Your answer should be only the lines below from the one with "left shoulder: (315, 302)" to the one with "right knee: (593, 386)", repeated exactly, ends included.
[Exercise data Boundary: Start]
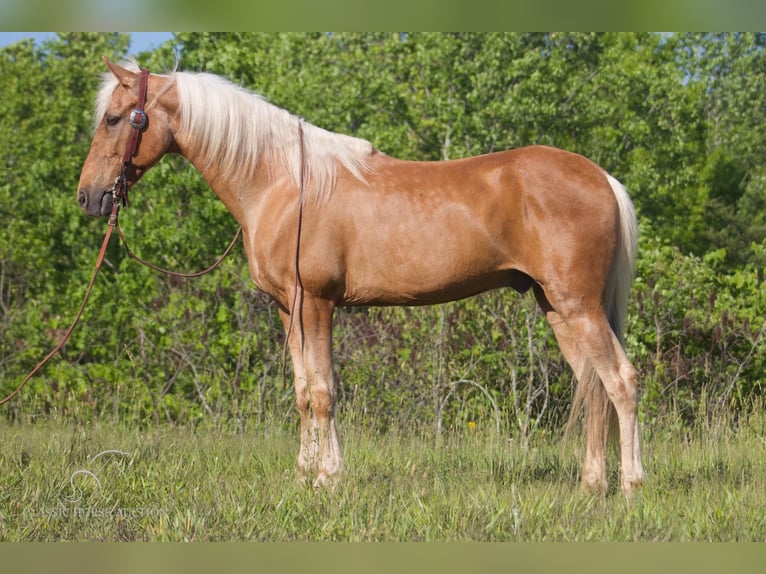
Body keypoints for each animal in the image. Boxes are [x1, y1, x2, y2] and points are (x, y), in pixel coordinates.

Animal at [78, 58, 644, 496]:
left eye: (114, 119)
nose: (89, 197)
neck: (282, 180)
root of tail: (602, 177)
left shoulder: (315, 302)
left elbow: (323, 391)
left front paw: (328, 478)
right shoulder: (287, 308)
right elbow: (303, 391)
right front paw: (305, 476)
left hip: (578, 306)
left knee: (621, 380)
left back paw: (631, 485)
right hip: (557, 307)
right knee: (593, 386)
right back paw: (591, 485)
[Exercise data Boundary: End]
◆ **Answer section**
left shoulder: (315, 302)
left elbow: (323, 391)
left front paw: (328, 478)
right shoulder: (287, 308)
right elbow: (303, 391)
right front paw: (305, 476)
left hip: (578, 306)
left knee: (621, 380)
left back paw: (631, 485)
right hip: (557, 307)
right knee: (593, 386)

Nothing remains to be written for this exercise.